An article I published back in 2013 in the Journal of the Canadian Historical Review, entitled “Mining the Internet Graveyard: Rethinking the Historians’ Toolkit” is now post firewall and accessible online. It grew out of some of my first postdoctoral research and represents my first thoughts and engagement with web archives. It ended up getting quite a bit of traction: it was awarded the Best Article in the Journal of the Canadian Historical Association award by the Canadian Historical Association, and seemed to generate a good bit of discussion judging by where it’s been cited and used in courses.
It’s a bit dated now: the example I use with Canada’s Digital Collections wouldn’t be the one I take now, but for somebody who was really just starting down the programming rabbit hole, I think it’s a good reflection of where I was then.
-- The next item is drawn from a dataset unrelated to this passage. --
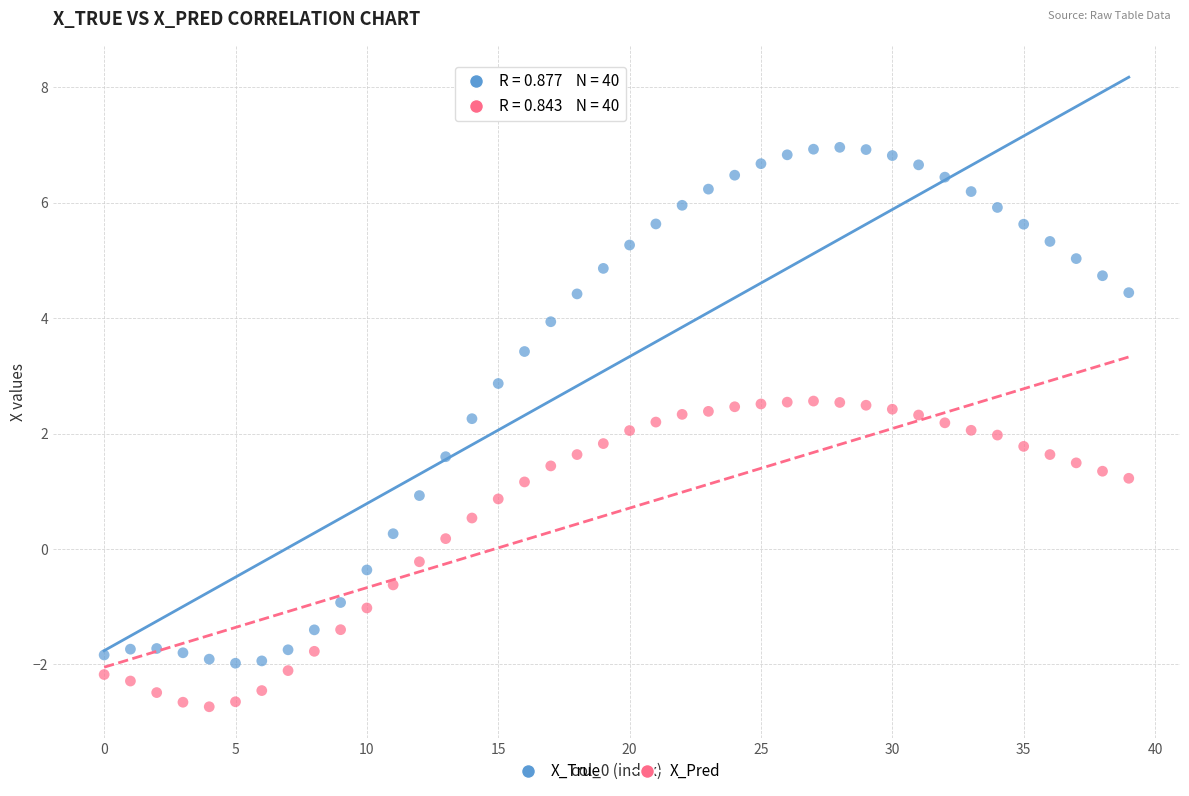

Which series has the largest Y range (max minus min)?

X_True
I’m still pretty happy with the first half of the piece, and where I situate web archiving within the historical profession and the digital humanities more generally.
Anyways, the abstract:
“Mining the Internet Graveyard” argues that the advent of massive quantity of born-digital historical sources necessitates a rethinking of the historians’ toolkit. The contours of a third wave of computational history are outlined, a trend marked by ever-increasing amounts of digitized information (especially web based), falling digital storage costs, a move to the cloud, and a corresponding increase in computational power to process these sources. Following this, the article uses a case study of an early born-digital archive at Library and Archives Canada – Canada’s Digital Collections project (CDC) – to bring some of these problems into view. An array of off-the-shelf data analysis solutions, coupled with code written in Mathematica, helps us bring context and retrieve information from a digital collection on a previously inaccessible scale. The article concludes with an illustration of the various computational tools available, as well as a call for greater digital literacy in history curricula and professional development.
One final note: it’s too bad it took so long for this to go open access, but options were limited in Canadian historiography when I was publishing this. The new Tri-Agency Open Access policy means, however, that I now have a very real and legal obligation to make my work accessible: and editors need to play along, or they don’t get to publish federally-funded scholars.